Wednesday, July 06, 2016
Dressed to Kill
DRESSED TO KILL (Brian De Palma, 1980)
Bringing up Alfred Hitchcock as an influence on Brian De Palma’s films is the most obvious way to start the discussion, yet in the case of DRESSED TO KILL it is virtually impossible to consider the thriller outside the context of a major shaping element. The film works on a fundamental level as lurid entertainment in which sex and murder intersect, yet the writer-director’s referencing of and conversation with Hitchcock’s films, one most significantly, is so intertwined in DRESSED TO KILL that to ignore it is like discounting DNA evidence. There may be another way to analyze what is presented, but the process is going to be far more difficult and suffer some inaccuracies.
To get specific about the plot is to spoil the surprises De Palma has in store for the audience. Suffice it to say that the film revolves around five characters in New York City. Housewife Kate Miller (Angie Dickinson) seeks counsel from psychiatrist Dr. Robert Elliott (Michael Caine) for a solution to her unsatisfactory sex life with her husband. Her clever son Peter (Keith Gordon) puts his technological ingenuity to work to try and solve a homicide. Hooker Liz Blake (Nancy Allen) happens upon a murder scene in which she accidentally touches the razor used to butcher the victim, potentially implicating her in the crime and making her another target for the killer. Dr. Elliott is also linked to the killing when he learns his transsexual patient Bobbi, for whom he refuses to approve a sex change operation, stole his razor and used it as the murder weapon.
Hitchcock’s FRENZY provides an idea of how the content of his films might have become more graphic under a more permissive ratings system. With the shocking nature of the sex and violence in DRESSED TO KILL, particularly in the director’s preferred unrated cut, De Palma presents what such a hypothetical film might look like. Doubles and reflections figure prominently in De Palma’s visual strategy in his mirror version of a Hitchcock movie. For the characters in DRESSED TO KILL it is not enough just to see; they must be able to comprehend what is being seen. As the same applies to the audience, De Palma is being rather confrontational with the essence of cinema itself, requiring a voyeuristic look at the erotic and horrific and expecting them to be understood beyond prurient and savage curiosity.
Plot peevers will have a field day with the logical gaps in DRESSED TO KILL, but fantasy sequences, Pino Donaggio’s lush score, and the general air of unreality clearly point toward De Palma’s intention for the film to be enjoyed as amplified drama. It thrives on the excitement of flirting with the illicit, such as the bravura scene at the art museum when Kate follows a handsome stranger, pauses to rethink her actions, and then resumes her pursuit of him. Although the scene is nearly wordless, the passion driving it requires no dialogue. DRESSED TO KILL operates on the intuitive knowledge of acting on impulse.

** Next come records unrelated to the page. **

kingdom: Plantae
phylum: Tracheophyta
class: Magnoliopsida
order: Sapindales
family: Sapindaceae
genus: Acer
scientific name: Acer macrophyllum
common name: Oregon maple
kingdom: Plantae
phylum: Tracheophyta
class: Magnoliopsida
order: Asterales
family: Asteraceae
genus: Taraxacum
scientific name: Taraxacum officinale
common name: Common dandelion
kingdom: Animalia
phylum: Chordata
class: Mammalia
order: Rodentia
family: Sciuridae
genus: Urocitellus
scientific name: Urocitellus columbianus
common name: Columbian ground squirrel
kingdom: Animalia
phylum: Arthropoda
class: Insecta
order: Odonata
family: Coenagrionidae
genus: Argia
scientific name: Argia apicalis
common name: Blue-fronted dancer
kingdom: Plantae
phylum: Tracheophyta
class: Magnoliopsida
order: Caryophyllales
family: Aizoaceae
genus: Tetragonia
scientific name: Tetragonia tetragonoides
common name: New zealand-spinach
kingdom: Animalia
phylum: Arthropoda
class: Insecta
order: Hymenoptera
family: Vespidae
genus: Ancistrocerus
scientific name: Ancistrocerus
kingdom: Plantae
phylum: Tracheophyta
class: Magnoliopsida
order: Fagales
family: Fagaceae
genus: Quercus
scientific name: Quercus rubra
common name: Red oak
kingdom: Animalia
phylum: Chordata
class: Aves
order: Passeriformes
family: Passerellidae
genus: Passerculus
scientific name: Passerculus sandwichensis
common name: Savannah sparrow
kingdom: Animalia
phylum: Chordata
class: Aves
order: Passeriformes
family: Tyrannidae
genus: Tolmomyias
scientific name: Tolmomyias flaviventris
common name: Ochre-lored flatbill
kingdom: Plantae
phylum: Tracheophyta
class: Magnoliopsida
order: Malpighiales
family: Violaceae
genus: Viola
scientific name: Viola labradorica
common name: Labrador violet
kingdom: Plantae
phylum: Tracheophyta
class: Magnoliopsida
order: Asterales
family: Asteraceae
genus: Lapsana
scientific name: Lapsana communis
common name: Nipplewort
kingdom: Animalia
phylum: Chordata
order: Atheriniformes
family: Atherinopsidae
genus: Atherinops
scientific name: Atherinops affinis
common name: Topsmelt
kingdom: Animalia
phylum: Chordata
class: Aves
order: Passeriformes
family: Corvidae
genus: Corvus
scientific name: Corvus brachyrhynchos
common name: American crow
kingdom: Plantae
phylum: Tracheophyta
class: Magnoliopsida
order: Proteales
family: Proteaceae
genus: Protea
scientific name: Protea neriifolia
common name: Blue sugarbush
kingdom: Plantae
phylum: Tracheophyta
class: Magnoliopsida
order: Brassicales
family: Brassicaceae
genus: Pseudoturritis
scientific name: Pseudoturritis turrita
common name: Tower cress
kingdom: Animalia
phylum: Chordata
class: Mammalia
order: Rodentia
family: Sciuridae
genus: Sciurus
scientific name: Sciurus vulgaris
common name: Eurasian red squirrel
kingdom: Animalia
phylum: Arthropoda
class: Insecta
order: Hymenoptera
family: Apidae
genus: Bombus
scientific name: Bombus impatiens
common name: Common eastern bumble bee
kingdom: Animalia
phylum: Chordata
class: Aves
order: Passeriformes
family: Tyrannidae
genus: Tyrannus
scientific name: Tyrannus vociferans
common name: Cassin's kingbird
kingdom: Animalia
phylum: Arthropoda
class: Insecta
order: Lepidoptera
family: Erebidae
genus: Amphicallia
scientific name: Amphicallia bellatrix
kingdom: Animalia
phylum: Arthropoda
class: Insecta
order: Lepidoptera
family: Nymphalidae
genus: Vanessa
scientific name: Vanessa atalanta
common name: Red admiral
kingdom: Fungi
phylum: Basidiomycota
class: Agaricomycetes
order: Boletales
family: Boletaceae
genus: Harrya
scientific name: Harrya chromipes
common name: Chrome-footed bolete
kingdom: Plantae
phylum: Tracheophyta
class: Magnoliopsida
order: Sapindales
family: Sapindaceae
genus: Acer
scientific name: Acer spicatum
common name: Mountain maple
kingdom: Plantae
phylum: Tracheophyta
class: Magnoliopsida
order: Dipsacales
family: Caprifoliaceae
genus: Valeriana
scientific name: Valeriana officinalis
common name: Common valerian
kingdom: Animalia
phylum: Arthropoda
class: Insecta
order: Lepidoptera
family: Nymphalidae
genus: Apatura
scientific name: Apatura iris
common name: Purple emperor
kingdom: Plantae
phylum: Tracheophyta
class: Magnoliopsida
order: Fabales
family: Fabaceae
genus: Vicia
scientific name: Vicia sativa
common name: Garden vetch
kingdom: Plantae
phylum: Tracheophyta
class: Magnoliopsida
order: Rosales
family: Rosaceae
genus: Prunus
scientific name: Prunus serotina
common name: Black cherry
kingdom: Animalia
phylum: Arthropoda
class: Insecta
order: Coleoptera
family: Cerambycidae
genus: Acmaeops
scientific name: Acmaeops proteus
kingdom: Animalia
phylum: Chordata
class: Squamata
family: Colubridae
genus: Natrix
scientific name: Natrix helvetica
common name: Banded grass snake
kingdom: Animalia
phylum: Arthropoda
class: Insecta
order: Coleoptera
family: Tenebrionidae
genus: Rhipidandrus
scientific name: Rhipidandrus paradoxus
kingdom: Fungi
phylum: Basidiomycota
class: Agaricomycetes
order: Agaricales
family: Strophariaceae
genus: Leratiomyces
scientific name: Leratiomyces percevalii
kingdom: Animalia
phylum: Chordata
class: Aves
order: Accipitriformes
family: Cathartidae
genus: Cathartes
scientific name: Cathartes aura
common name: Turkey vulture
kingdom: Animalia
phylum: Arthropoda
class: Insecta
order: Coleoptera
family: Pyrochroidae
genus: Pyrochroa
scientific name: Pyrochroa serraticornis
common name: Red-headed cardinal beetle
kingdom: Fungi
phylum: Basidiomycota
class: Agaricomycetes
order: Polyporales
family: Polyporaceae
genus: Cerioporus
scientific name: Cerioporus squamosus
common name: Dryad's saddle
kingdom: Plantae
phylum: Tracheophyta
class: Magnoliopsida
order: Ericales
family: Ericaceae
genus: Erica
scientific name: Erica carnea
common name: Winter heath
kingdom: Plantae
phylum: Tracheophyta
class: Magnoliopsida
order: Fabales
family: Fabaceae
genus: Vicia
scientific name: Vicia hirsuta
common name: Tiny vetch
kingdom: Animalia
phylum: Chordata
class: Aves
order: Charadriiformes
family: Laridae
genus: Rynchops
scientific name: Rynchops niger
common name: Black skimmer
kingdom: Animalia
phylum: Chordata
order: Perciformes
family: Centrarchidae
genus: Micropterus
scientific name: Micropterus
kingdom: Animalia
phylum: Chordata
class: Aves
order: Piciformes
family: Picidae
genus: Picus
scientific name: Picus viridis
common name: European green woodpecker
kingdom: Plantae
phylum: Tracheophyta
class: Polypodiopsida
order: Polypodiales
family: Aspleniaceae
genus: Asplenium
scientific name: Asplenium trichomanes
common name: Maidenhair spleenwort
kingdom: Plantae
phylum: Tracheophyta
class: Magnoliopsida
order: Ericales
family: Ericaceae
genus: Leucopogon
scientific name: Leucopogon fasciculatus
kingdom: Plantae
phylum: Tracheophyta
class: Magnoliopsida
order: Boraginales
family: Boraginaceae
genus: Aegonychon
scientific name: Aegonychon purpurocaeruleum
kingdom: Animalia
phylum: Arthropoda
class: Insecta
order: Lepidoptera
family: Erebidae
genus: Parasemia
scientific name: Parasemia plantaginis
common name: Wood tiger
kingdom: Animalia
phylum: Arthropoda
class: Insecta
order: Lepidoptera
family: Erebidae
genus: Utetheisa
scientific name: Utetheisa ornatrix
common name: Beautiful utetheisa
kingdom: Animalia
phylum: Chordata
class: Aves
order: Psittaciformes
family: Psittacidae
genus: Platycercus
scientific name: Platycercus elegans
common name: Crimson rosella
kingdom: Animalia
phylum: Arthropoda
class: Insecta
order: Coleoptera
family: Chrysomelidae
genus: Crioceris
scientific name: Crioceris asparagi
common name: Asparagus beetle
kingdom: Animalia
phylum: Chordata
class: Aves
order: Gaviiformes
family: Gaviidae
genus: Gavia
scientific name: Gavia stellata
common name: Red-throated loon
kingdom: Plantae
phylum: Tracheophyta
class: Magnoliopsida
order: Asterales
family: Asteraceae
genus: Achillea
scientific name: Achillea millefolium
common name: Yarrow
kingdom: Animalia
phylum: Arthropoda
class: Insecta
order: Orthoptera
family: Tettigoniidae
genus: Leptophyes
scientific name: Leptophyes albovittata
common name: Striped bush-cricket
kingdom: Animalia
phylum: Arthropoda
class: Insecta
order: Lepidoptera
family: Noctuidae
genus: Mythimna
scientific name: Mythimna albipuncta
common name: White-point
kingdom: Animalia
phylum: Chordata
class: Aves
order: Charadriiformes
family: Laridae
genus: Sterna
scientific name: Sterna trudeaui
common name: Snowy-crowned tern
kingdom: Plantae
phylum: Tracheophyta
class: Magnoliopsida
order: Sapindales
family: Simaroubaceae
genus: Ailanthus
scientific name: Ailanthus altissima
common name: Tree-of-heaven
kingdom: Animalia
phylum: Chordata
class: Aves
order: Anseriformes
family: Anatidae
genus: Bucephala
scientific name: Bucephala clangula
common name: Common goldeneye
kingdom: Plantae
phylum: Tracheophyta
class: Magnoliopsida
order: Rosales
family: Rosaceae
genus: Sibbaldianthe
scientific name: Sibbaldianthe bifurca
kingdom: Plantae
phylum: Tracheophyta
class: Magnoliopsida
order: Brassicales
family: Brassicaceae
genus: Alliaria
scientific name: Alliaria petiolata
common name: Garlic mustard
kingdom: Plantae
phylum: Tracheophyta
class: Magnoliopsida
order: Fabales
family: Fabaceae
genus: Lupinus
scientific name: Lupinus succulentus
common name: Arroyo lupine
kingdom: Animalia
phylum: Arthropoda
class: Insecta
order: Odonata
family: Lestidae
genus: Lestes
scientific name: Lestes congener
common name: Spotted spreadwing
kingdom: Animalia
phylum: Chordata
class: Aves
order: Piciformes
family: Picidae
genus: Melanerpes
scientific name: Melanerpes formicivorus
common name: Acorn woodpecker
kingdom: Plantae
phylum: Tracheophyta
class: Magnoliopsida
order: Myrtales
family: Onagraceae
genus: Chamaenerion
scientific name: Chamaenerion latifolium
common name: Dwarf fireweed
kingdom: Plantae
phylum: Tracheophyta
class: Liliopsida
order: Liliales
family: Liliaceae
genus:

As unnerving as parts of it can be, a wicked sense of humor runs through DRESSED TO KILL. A moan of pleasure mingles with a car horn. (There’s another tip of the hat to Hitchcock.) A frank description of a surgical procedure is overheard by a woman in the background, who displays a variety of appalled expressions as those in the foreground carry on as if it’s ordinary dinner banter. One of the biggest laughs comes from the close-up of a letter from the Department of Health. Especially as it becomes more apparent what film De Palma has essentially remade, the sheer audacity of the entire enterprise tickles.